Ft. Myers, FL — A robotics technology firm and a university will collaborate to accelerate development and use of unmanned robotic vehicles in a variety of applications. Innova Holdings Inc. , a robotics technology firm, and the college of engineering at the University of South Florida at Tampa have agreed to jointly undertake research and development projects in unmanned ground and aerial robotics, RF, infrared, and wireless controls, and in open-architecture PC systems.
“This alliance gives us the opportunity to implement and test our autonomous navigation systems, sensor-based controllers, stereo vision, and hardware and software interfaces on their [Innova] robot platforms,” said Prof. Kimon Valavanis, Ph. D., head of the Unmanned Vehicle Systems Research Group at the college. The group researches and develops new methods and technologies related to autonomous navigation, reconnaissance, surveillance, patrolling, and the like using heterogeneous assets of unmanned vehicles.

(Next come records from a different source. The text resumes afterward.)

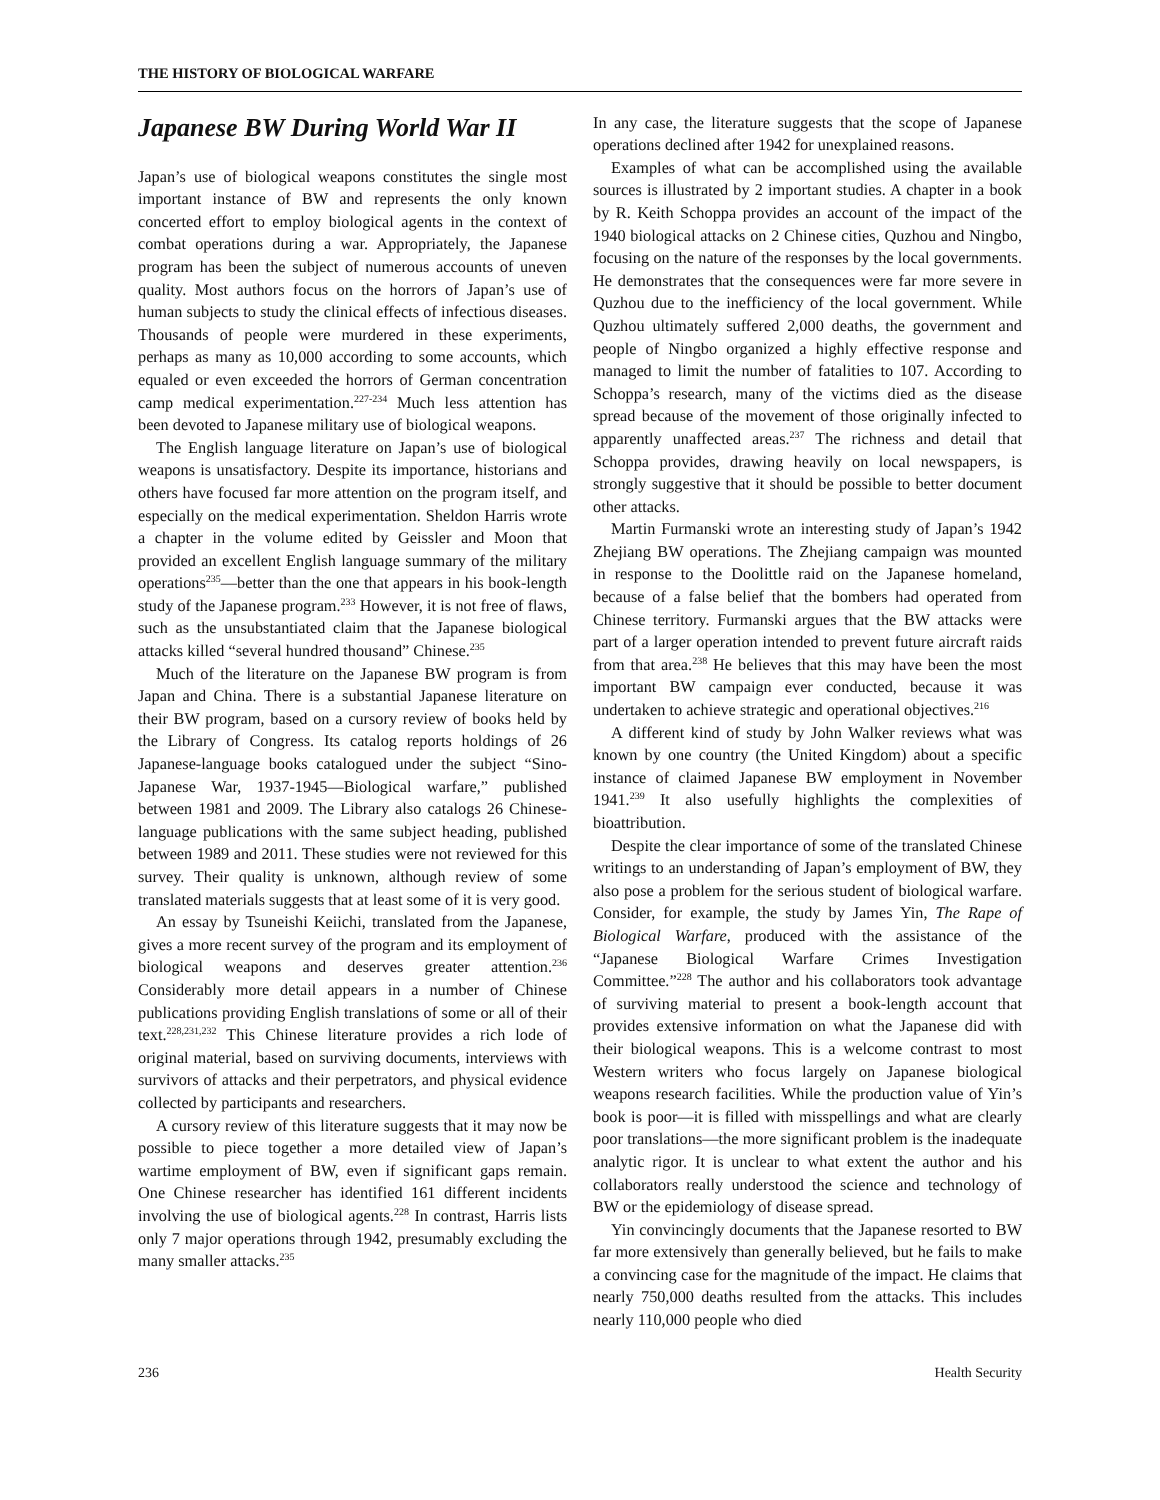THE HISTORY OF BIOLOGICAL WARFARE
Japanese BW During World War II
Japan’s use of biological weapons constitutes the single most important instance of BW and represents the only known concerted effort to employ biological agents in the context of combat operations during a war. Appropriately, the Japanese program has been the subject of numerous accounts of uneven quality. Most authors focus on the horrors of Japan’s use of human subjects to study the clinical effects of infectious diseases. Thousands of people were murdered in these experiments, perhaps as many as 10,000 according to some accounts, which equaled or even exceeded the horrors of German concentration camp medical experimentation.<sup>227-234</sup> Much less attention has been devoted to Japanese military use of biological weapons.
The English language literature on Japan’s use of biological weapons is unsatisfactory. Despite its importance, historians and others have focused far more attention on the program itself, and especially on the medical experimentation. Sheldon Harris wrote a chapter in the volume edited by Geissler and Moon that provided an excellent English language summary of the military operations<sup>235</sup>—better than the one that appears in his book-length study of the Japanese program.<sup>233</sup> However, it is not free of flaws, such as the unsubstantiated claim that the Japanese biological attacks killed “several hundred thousand” Chinese.<sup>235</sup>
Much of the literature on the Japanese BW program is from Japan and China. There is a substantial Japanese literature on their BW program, based on a cursory review of books held by the Library of Congress. Its catalog reports holdings of 26 Japanese-language books catalogued under the subject “Sino-Japanese War, 1937-1945—Biological warfare,” published between 1981 and 2009. The Library also catalogs 26 Chinese-language publications with the same subject heading, published between 1989 and 2011. These studies were not reviewed for this survey. Their quality is unknown, although review of some translated materials suggests that at least some of it is very good.
An essay by Tsuneishi Keiichi, translated from the Japanese, gives a more recent survey of the program and its employment of biological weapons and deserves greater attention.<sup>236</sup> Considerably more detail appears in a number of Chinese publications providing English translations of some or all of their text.<sup>228,231,232</sup> This Chinese literature provides a rich lode of original material, based on surviving documents, interviews with survivors of attacks and their perpetrators, and physical evidence collected by participants and researchers.
A cursory review of this literature suggests that it may now be possible to piece together a more detailed view of Japan’s wartime employment of BW, even if significant gaps remain. One Chinese researcher has identified 161 different incidents involving the use of biological agents.<sup>228</sup> In contrast, Harris lists only 7 major operations through 1942, presumably excluding the many smaller attacks.<sup>235</sup>
In any case, the literature suggests that the scope of Japanese operations declined after 1942 for unexplained reasons.
Examples of what can be accomplished using the available sources is illustrated by 2 important studies. A chapter in a book by R. Keith Schoppa provides an account of the impact of the 1940 biological attacks on 2 Chinese cities, Quzhou and Ningbo, focusing on the nature of the responses by the local governments. He demonstrates that the consequences were far more severe in Quzhou due to the inefficiency of the local government. While Quzhou ultimately suffered 2,000 deaths, the government and people of Ningbo organized a highly effective response and managed to limit the number of fatalities to 107. According to Schoppa’s research, many of the victims died as the disease spread because of the movement of those originally infected to apparently unaffected areas.<sup>237</sup> The richness and detail that Schoppa provides, drawing heavily on local newspapers, is strongly suggestive that it should be possible to better document other attacks.
Martin Furmanski wrote an interesting study of Japan’s 1942 Zhejiang BW operations. The Zhejiang campaign was mounted in response to the Doolittle raid on the Japanese homeland, because of a false belief that the bombers had operated from Chinese territory. Furmanski argues that the BW attacks were part of a larger operation intended to prevent future aircraft raids from that area.<sup>238</sup> He believes that this may have been the most important BW campaign ever conducted, because it was undertaken to achieve strategic and operational objectives.<sup>216</sup>
A different kind of study by John Walker reviews what was known by one country (the United Kingdom) about a specific instance of claimed Japanese BW employment in November 1941.<sup>239</sup> It also usefully highlights the complexities of bioattribution.
Despite the clear importance of some of the translated Chinese writings to an understanding of Japan’s employment of BW, they also pose a problem for the serious student of biological warfare. Consider, for example, the study by James Yin, The Rape of Biological Warfare, produced with the assistance of the “Japanese Biological Warfare Crimes Investigation Committee.”<sup>228</sup> The author and his collaborators took advantage of surviving material to present a book-length account that provides extensive information on what the Japanese did with their biological weapons. This is a welcome contrast to most Western writers who focus largely on Japanese biological weapons research facilities. While the production value of Yin’s book is poor—it is filled with misspellings and what are clearly poor translations—the more significant problem is the inadequate analytic rigor. It is unclear to what extent the author and his collaborators really understood the science and technology of BW or the epidemiology of disease spread.
Yin convincingly documents that the Japanese resorted to BW far more extensively than generally believed, but he fails to make a convincing case for the magnitude of the impact. He claims that nearly 750,000 deaths resulted from the attacks. This includes nearly 110,000 people who died
236 Health Security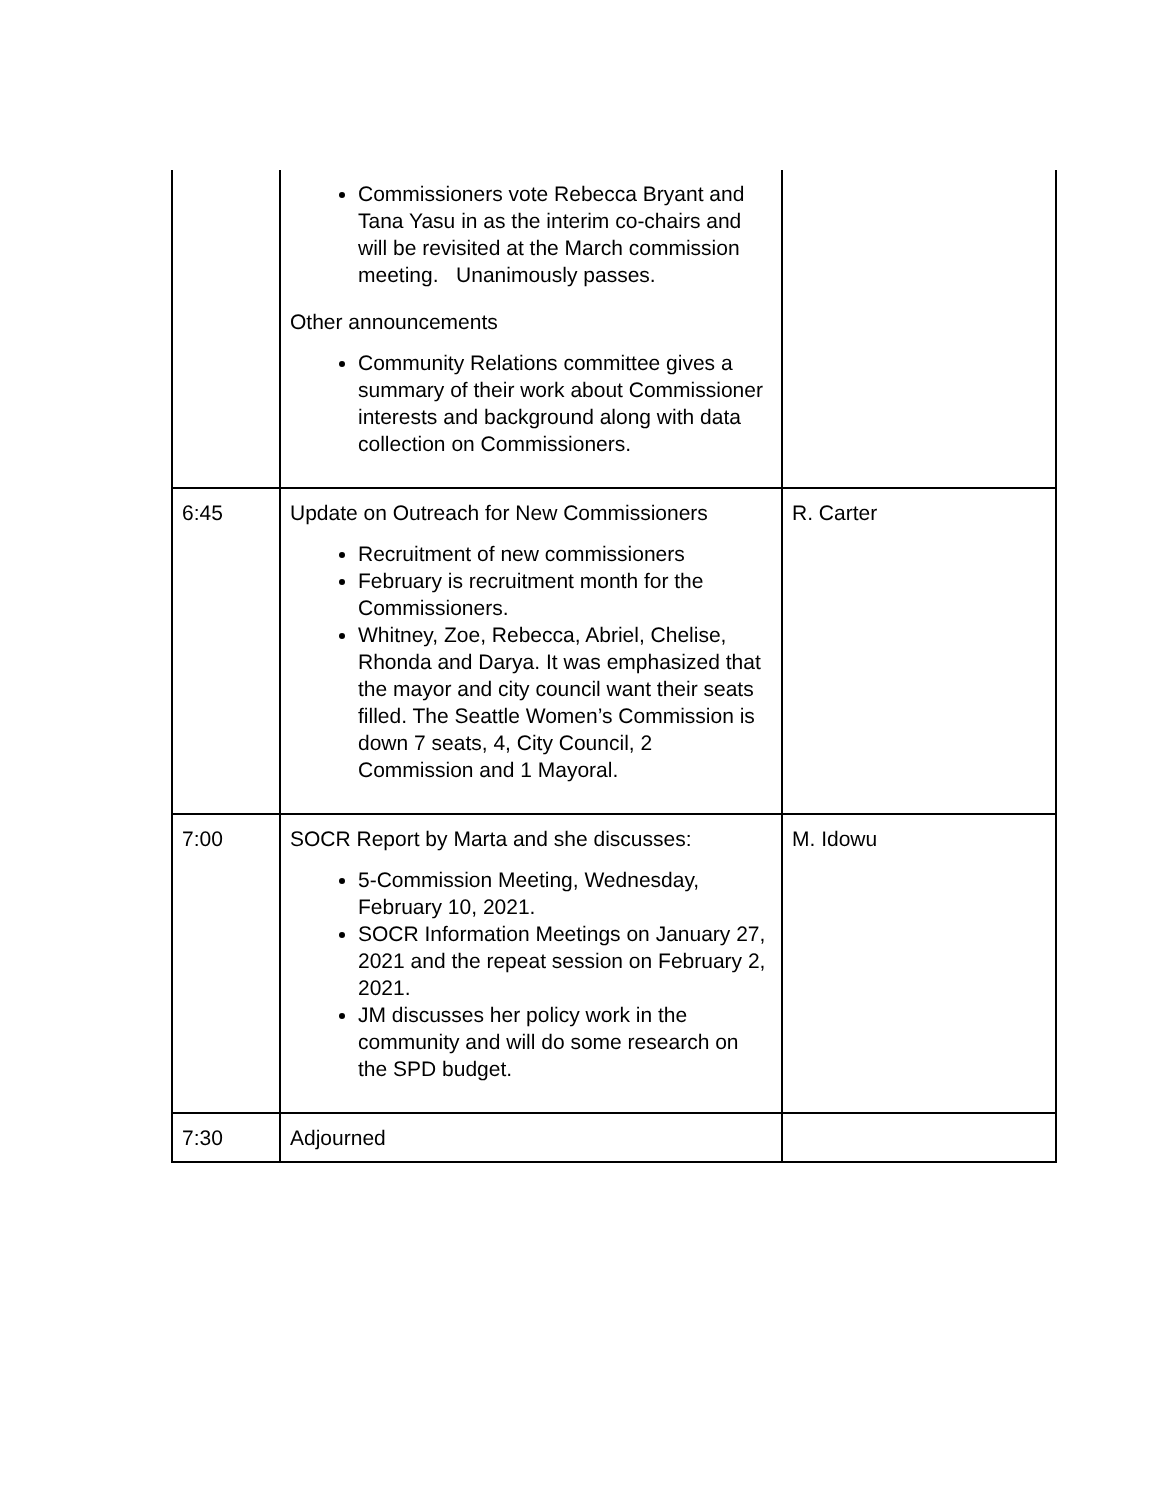| | Commissioners vote Rebecca Bryant and Tana Yasu in as the interim co-chairs and will be revisited at the March commission meeting. Unanimously passes. Other announcements Community Relations committee gives a summary of their work about Commissioner interests and background along with data collection on Commissioners. | |
| 6:45 | Update on Outreach for New Commissioners Recruitment of new commissioners February is recruitment month for the Commissioners. Whitney, Zoe, Rebecca, Abriel, Chelise, Rhonda and Darya. It was emphasized that the mayor and city council want their seats filled. The Seattle Women’s Commission is down 7 seats, 4, City Council, 2 Commission and 1 Mayoral. | R. Carter |
| 7:00 | SOCR Report by Marta and she discusses: 5-Commission Meeting, Wednesday, February 10, 2021. SOCR Information Meetings on January 27, 2021 and the repeat session on February 2, 2021. JM discusses her policy work in the community and will do some research on the SPD budget. | M. Idowu |
| 7:30 | Adjourned | |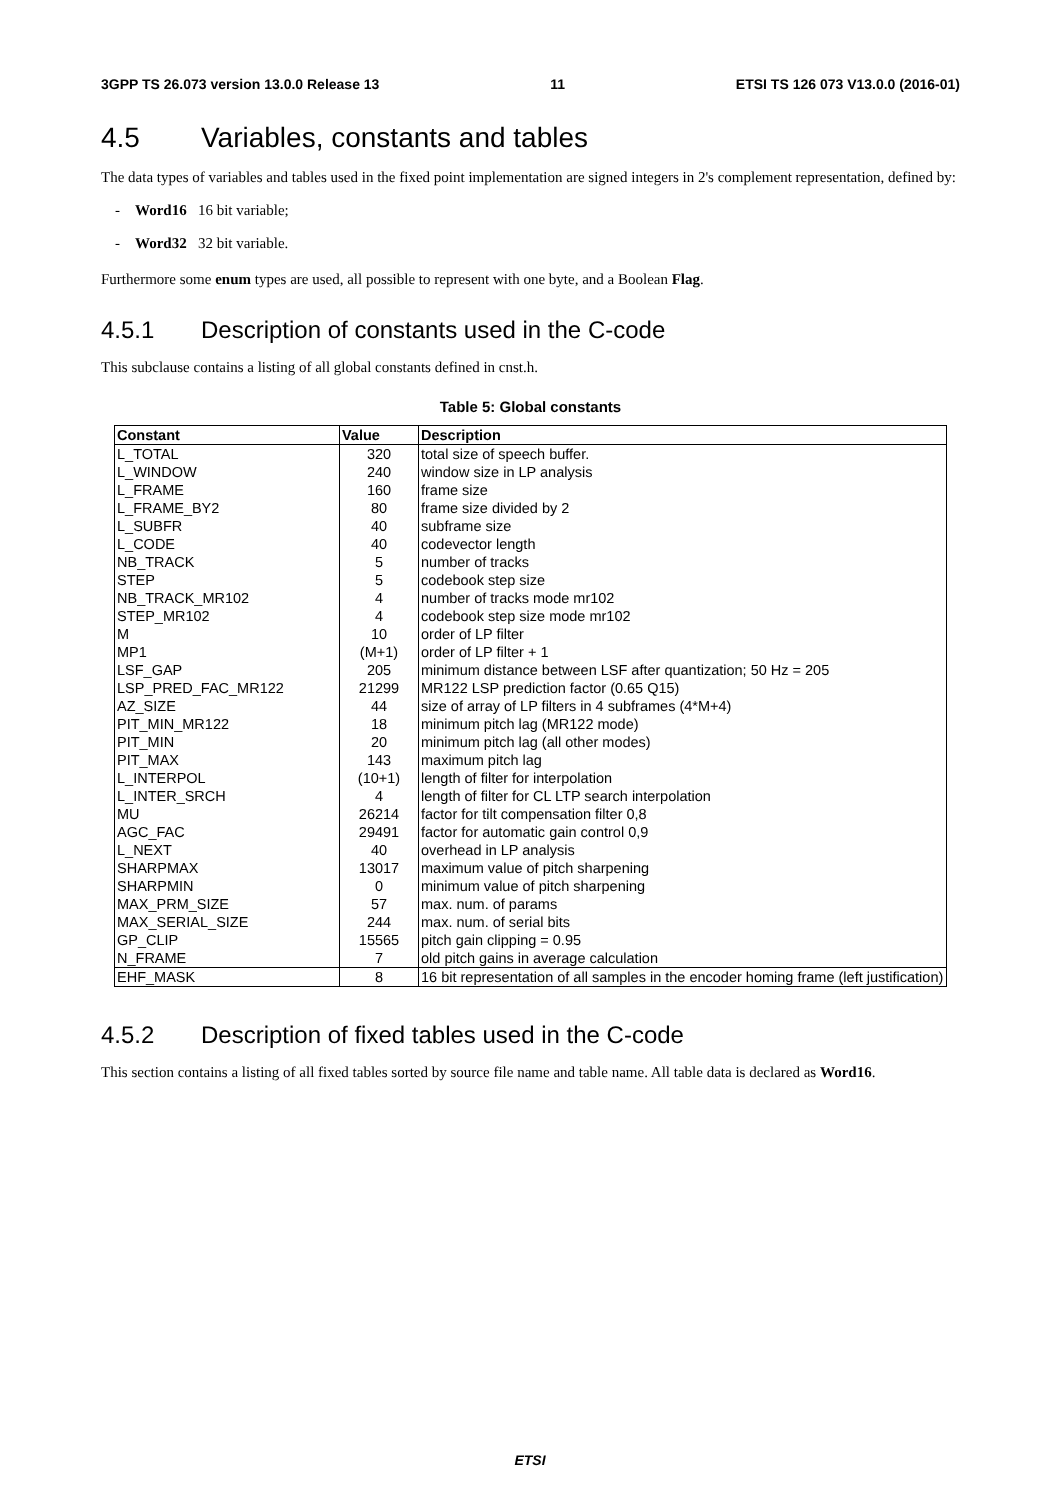3GPP TS 26.073 version 13.0.0 Release 13 11 ETSI TS 126 073 V13.0.0 (2016-01)
4.5 Variables, constants and tables
The data types of variables and tables used in the fixed point implementation are signed integers in 2's complement representation, defined by:
- Word16 16 bit variable;
- Word32 32 bit variable.
Furthermore some enum types are used, all possible to represent with one byte, and a Boolean Flag.
4.5.1 Description of constants used in the C-code
This subclause contains a listing of all global constants defined in cnst.h.
Table 5: Global constants
| Constant | Value | Description |
| --- | --- | --- |
| L_TOTAL | 320 | total size of speech buffer. |
| L_WINDOW | 240 | window size in LP analysis |
| L_FRAME | 160 | frame size |
| L_FRAME_BY2 | 80 | frame size divided by 2 |
| L_SUBFR | 40 | subframe size |
| L_CODE | 40 | codevector length |
| NB_TRACK | 5 | number of tracks |
| STEP | 5 | codebook step size |
| NB_TRACK_MR102 | 4 | number of tracks mode mr102 |
| STEP_MR102 | 4 | codebook step size mode mr102 |
| M | 10 | order of LP filter |
| MP1 | (M+1) | order of LP filter + 1 |
| LSF_GAP | 205 | minimum distance between LSF after quantization; 50 Hz = 205 |
| LSP_PRED_FAC_MR122 | 21299 | MR122 LSP prediction factor (0.65 Q15) |
| AZ_SIZE | 44 | size of array of LP filters in 4 subframes (4*M+4) |
| PIT_MIN_MR122 | 18 | minimum pitch lag (MR122 mode) |
| PIT_MIN | 20 | minimum pitch lag (all other modes) |
| PIT_MAX | 143 | maximum pitch lag |
| L_INTERPOL | (10+1) | length of filter for interpolation |
| L_INTER_SRCH | 4 | length of filter for CL LTP search interpolation |
| MU | 26214 | factor for tilt compensation filter 0,8 |
| AGC_FAC | 29491 | factor for automatic gain control 0,9 |
| L_NEXT | 40 | overhead in LP analysis |
| SHARPMAX | 13017 | maximum value of pitch sharpening |
| SHARPMIN | 0 | minimum value of pitch sharpening |
| MAX_PRM_SIZE | 57 | max. num. of params |
| MAX_SERIAL_SIZE | 244 | max. num. of serial bits |
| GP_CLIP | 15565 | pitch gain clipping = 0.95 |
| N_FRAME | 7 | old pitch gains in average calculation |
| EHF_MASK | 8 | 16 bit representation of all samples in the encoder homing frame (left justification) |
4.5.2 Description of fixed tables used in the C-code
This section contains a listing of all fixed tables sorted by source file name and table name. All table data is declared as Word16.
ETSI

The agreement will leverage Innova’s expertise in unmanned systems, evidenced by its work with NASA Goddard Space Flight Center for control systems for robotic mechanisms; its role in implementing the recently announced Microsoft Robotics Studio, a Windows-based robotic application development environment; and its contributions to the U.S. government-sponsored Joint Architecture for Unmanned Ground Systems (JAUS) standards committee.
Said Walter K. Weisel, chairman and CEO of Innova Holdings, “This ad hoc consortium will no doubt be at the forefront of development and deployment of unmanned robotic vehicles that will save lives, increase security, and drive industry toward viable applications we can only imagine at this point.”